Comment by Anthony Lamb on November 11, 2009 at 9:17 pm
Back in 1945, Labour got into power because they offered everyone free health care with the NHS. They did not tell everyone that it really was not affordable for the country to provide this service.
If you stopped people coming to this country to get care from an over burdened service, left the European market, saving 12mil a day, which can go back into the NHS, get control of the toll’s from the Dartford crossing, Severn bridges and the New M6 relief road, you can use those funds to help this stressed country.
You can also recruit for the Customs and Excise which will help stop unwanted immigrants who put additional strain on the NHS.

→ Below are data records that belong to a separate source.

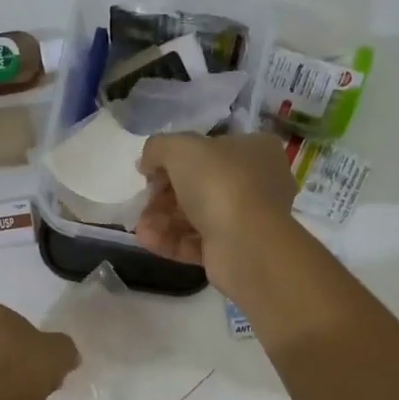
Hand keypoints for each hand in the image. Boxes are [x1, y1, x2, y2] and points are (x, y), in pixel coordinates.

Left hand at [0, 303, 78, 399]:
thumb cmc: (23, 368)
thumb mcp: (60, 351)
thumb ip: (64, 348)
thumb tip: (66, 356)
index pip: (16, 322)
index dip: (35, 341)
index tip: (46, 359)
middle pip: (2, 346)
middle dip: (20, 362)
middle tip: (40, 380)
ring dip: (9, 382)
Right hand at [134, 132, 298, 294]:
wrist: (246, 245)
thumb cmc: (219, 183)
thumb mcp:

Comment by John Maclaren on November 19, 2009 at 8:45 pm
A logstanding pensions scandal that has yet to be addressed is the removal of the indexation of the State Pension benefits from those who retire to commonwealth countries. No doubt in the future we will see a Prime Minister give the Nation’s apologies for this scandal but isn’t it time NOW to end this palpable unfairness?
Comment by Marian breden on March 7, 2010 at 3:26 pm
Where on earth do you think we can find £8,000 pounds from.We can hardly afford the utilitiey bills,and at £8 amonth increase I challang nay M.P to do it.It is a national disgrace how pensioner’s are treated in this country, havinw worked all our live’s paid tax’s you still want more.try asking those on benefit’s.
Comment by A Mitchell on May 12, 2010 at 8:52 pm
If your relative is unfortunate enough to need nursing care in later life then it can be very worrying for the people who are left to deal with the financial implications of funding. The cost of these homes is scandalous- we pay £800 per week and although my mum was initially in cheaper acommodation, the standard of care and facilities for her to essentially end her days is not what I could bring myself to leave her in. Having looked at a number of care homes that cost in the region of £2300 per month in the Stockport area, I could not believe the state of repair, lino on the floors where rips were stuck down with tape, the only form of stimulation was a TV and meals that frankly I would not have fed to my dogs, I feel left with no alternative than to fund this and hope that the money does not run out. When it does, what will we do, put my mum in the type of place previously described- I dread that day and not a day goes by that I do not think about it and recalculate when the money will run out- and that includes all assets. What an awful burden to carry day in day out,. What will the conservatives do for people like us who are living this today- what help can we get with expensive care home fees NOW not in the future?